> **Entries taken from a collection**:
- - -
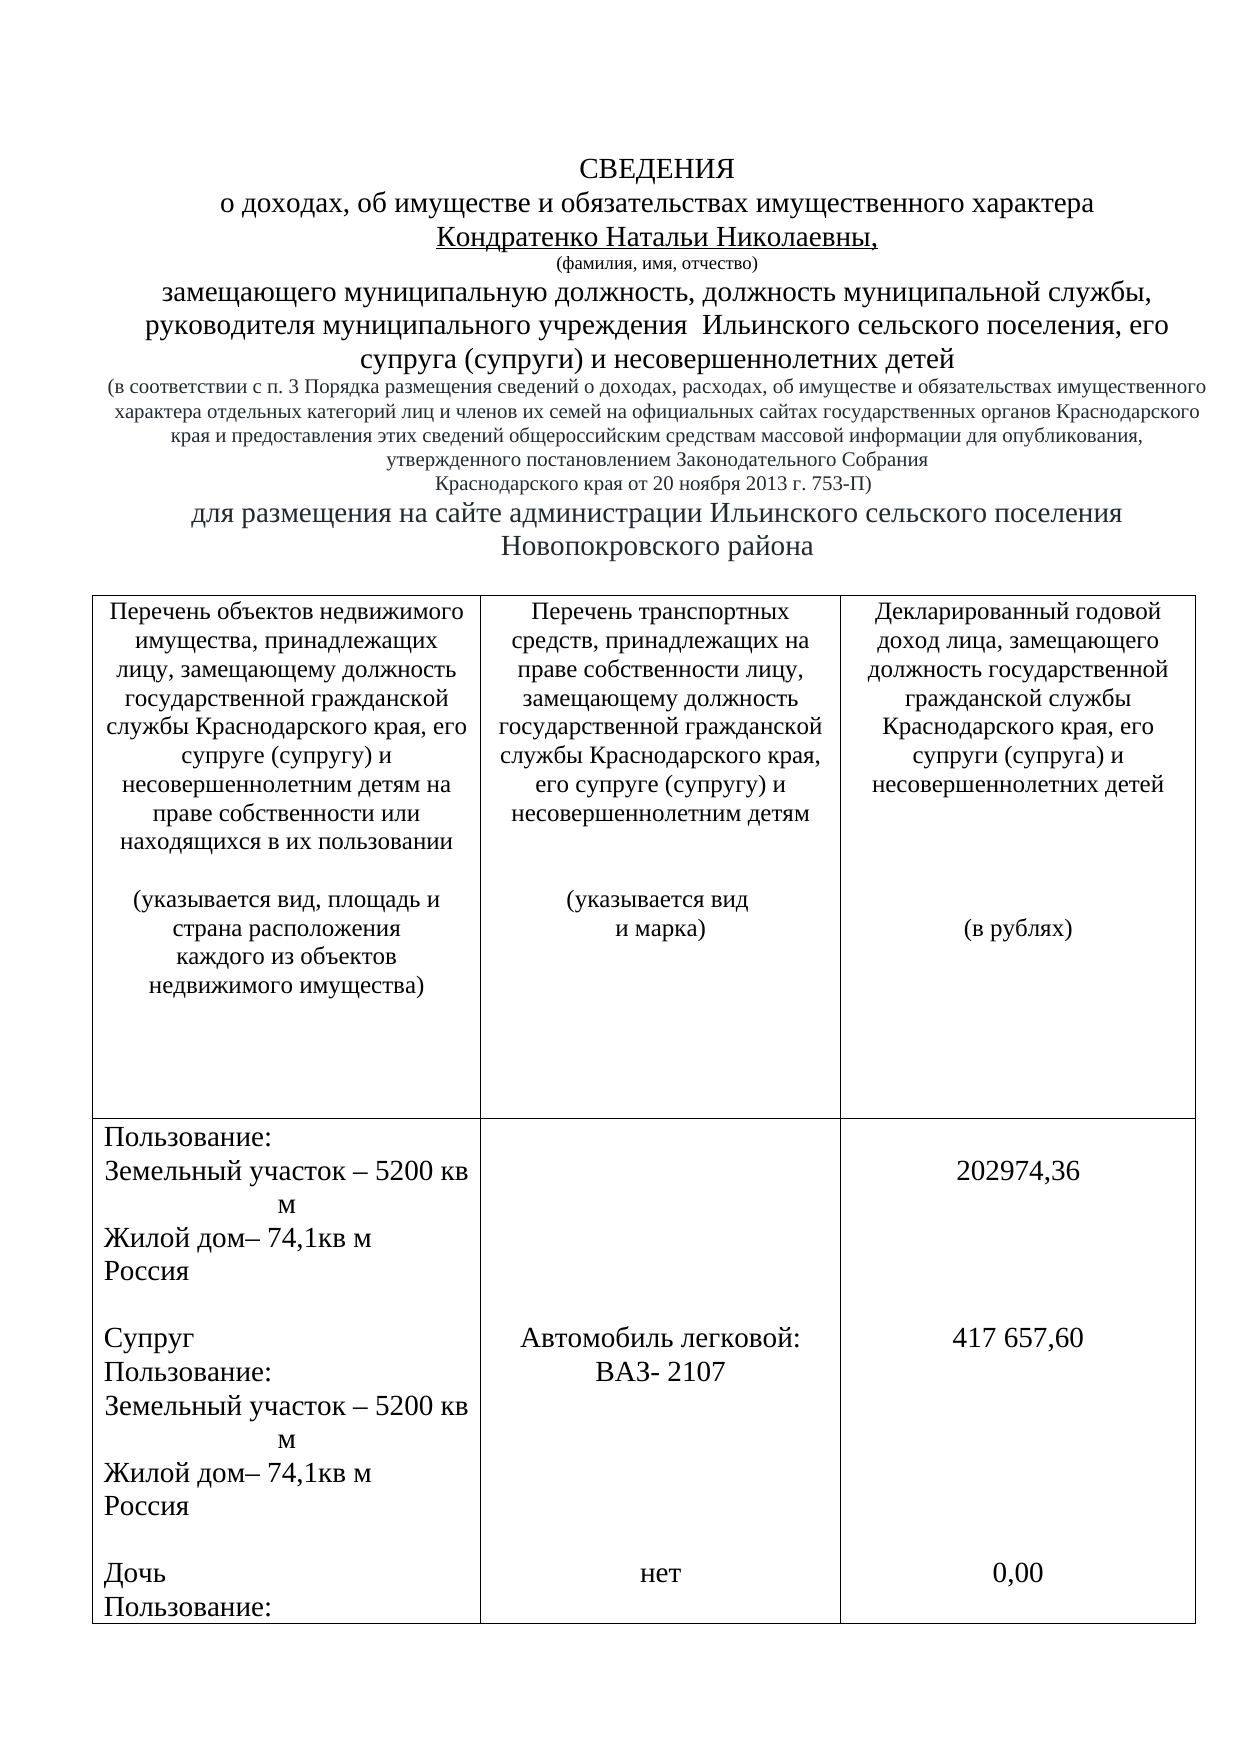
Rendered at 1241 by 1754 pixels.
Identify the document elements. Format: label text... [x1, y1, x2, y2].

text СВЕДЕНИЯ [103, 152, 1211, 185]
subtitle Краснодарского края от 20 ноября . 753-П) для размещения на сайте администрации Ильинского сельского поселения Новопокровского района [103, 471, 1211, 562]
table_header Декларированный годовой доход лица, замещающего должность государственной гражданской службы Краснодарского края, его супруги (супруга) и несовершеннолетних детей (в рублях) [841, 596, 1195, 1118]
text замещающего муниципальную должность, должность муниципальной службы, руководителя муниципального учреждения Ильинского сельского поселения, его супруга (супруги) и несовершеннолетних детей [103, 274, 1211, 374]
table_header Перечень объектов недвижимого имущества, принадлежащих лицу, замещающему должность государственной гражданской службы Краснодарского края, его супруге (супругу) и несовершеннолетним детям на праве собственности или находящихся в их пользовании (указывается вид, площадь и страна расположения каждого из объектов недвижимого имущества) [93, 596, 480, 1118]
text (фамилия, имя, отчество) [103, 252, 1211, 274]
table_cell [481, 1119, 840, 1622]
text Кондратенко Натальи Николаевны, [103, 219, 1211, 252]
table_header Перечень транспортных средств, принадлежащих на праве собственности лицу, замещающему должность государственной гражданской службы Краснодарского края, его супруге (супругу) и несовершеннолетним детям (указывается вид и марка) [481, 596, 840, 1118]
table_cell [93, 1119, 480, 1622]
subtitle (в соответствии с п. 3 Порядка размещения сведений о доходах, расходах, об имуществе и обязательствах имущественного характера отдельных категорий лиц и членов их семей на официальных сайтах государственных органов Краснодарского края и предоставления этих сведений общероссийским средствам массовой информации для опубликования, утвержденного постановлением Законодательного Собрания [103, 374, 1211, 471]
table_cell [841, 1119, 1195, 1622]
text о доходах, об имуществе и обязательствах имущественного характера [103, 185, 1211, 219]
- - -
> **Description of the task**: Pull out every line in the data above that has the word "сельского".

> **Answer**:
subtitle Краснодарского края от 20 ноября . 753-П) для размещения на сайте администрации Ильинского сельского поселения Новопокровского района [103, 471, 1211, 562]
text замещающего муниципальную должность, должность муниципальной службы, руководителя муниципального учреждения Ильинского сельского поселения, его супруга (супруги) и несовершеннолетних детей [103, 274, 1211, 374]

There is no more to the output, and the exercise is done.